The newly discovered remains are the youngest known supernova remnant in the Milky Way, snagging the record from the previous holder, 330-year-old Cassiopeia A.

Ever since Cass-A was discovered in the 1950s, astronomers had been searching for "missing supernovae" and their remnants. At around the same time of the Cass-A discovery, astronomers also realized two or three supernovae should light up the Milky Way every century, resulting in about 60 supernova remnants younger than 2,000 years old. To date, just 10 such remnants have been confirmed.

G1.9+0.3, the new remnant detailed in the June 10 issue of the Astrophysical Journal Letters, is the prize from the astronomers' 50-year galactic hunt.

Supernovae are considered some of the most violent events in the universe. They are massive stars at the end of their lives, exploding with such force they generate a flash of radiation and shock waves akin to a sonic boom.

Debris thrown outward by the explosion sometimes crashes into surrounding material, resulting in a supernova remnant. This shell of hot gas and high-energy particles glows as X-rays, radio waves and other wavelengths of radiation for thousands of years.

Supernovae and their remnants are critical for creating and distributing the majority of the elements in the universe through the interstellar medium, spreading everything from cobalt to gold to radium to planets, plants, people and far beyond.

The new supernova remnant discovery involved NASA's Chandra X-ray Observatory and National Radio Astronomy Observatory's Very Large Array (VLA) radio telescope.

By comparing X-ray and radio images from 1985 and 2007, which show the supernova remnant is expanding, the astronomers estimated G1.9+0.3's age. A new VLA image taken this year confirms the age and expansion rate of 35 million mph (56 million kph), which is an unprecedented expansion speed for a supernova remnant.

The astronomers estimate the centenarian is hiding out about 1,000 light-years from the galactic center, or roughly 25,000 light-years from us. A light-year is the distance light travels in one year, or about 6 trillion miles (10 trillion kilometers). So in reality, the explosion occurred about 25,140 years ago and the light reached us 140 years ago.

G1.9+0.3 most probably originated from a Type Ia supernova, the researchers say, in which a white dwarf star siphons hydrogen from a companion star and thus bulks up its mass. When the white dwarf reaches a weight that's 1.4 times more massive than the sun, the star explodes.
┄┄┄┄┄┄┄┄┄┄┄┄┄┄┄┄┄┄┄┄
* What you have to do:
Can you rewrite the part of the supernova remnant text that opens with "The newly discovered" and closes with "have been confirmed.", swapping "Cass-A" for "Cassiopeia A"?

* Information supplied:
┄┄┄┄┄┄┄┄┄┄┄┄┄┄┄┄┄┄┄┄
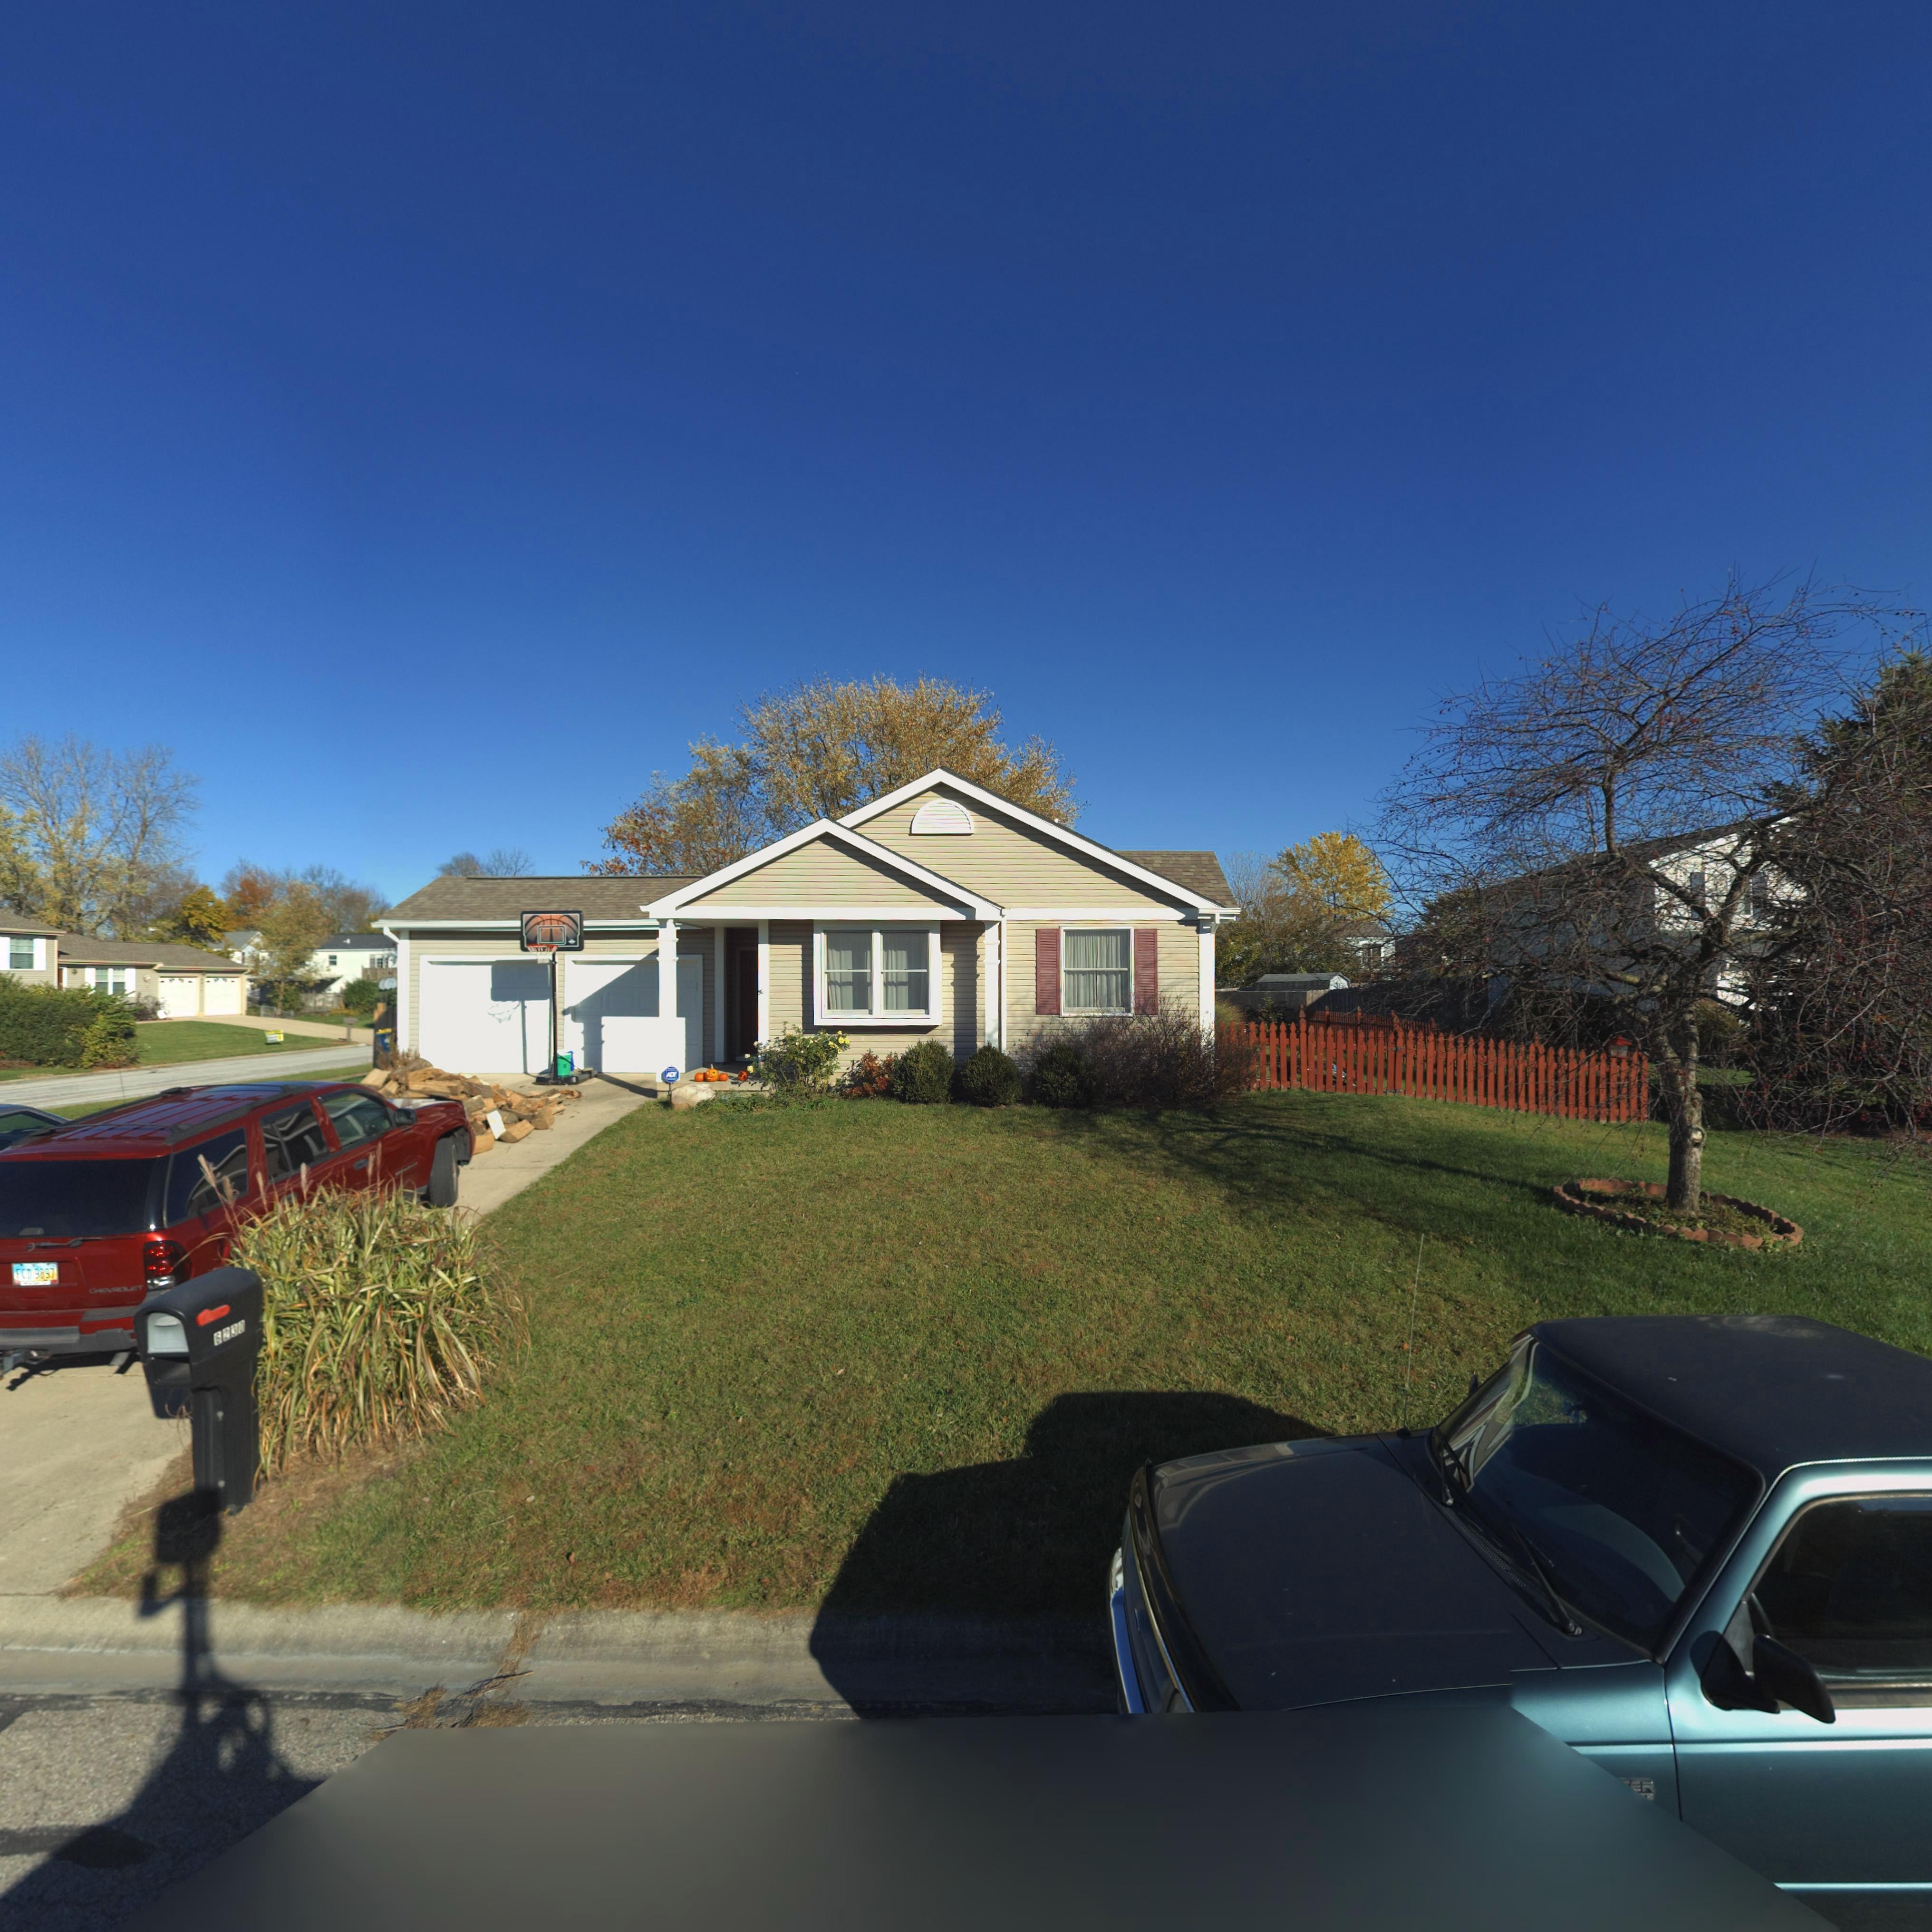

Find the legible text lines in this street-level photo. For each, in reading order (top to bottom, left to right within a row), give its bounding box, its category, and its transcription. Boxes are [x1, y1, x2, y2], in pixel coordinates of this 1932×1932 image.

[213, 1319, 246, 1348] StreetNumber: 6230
┄┄┄┄┄┄┄┄┄┄┄┄┄┄┄┄┄┄┄┄
* Complete answer:
The newly discovered remains are the youngest known supernova remnant in the Milky Way, snagging the record from the previous holder, 330-year-old Cassiopeia A.

Ever since Cassiopeia A was discovered in the 1950s, astronomers had been searching for "missing supernovae" and their remnants. At around the same time of the Cassiopeia A discovery, astronomers also realized two or three supernovae should light up the Milky Way every century, resulting in about 60 supernova remnants younger than 2,000 years old. To date, just 10 such remnants have been confirmed.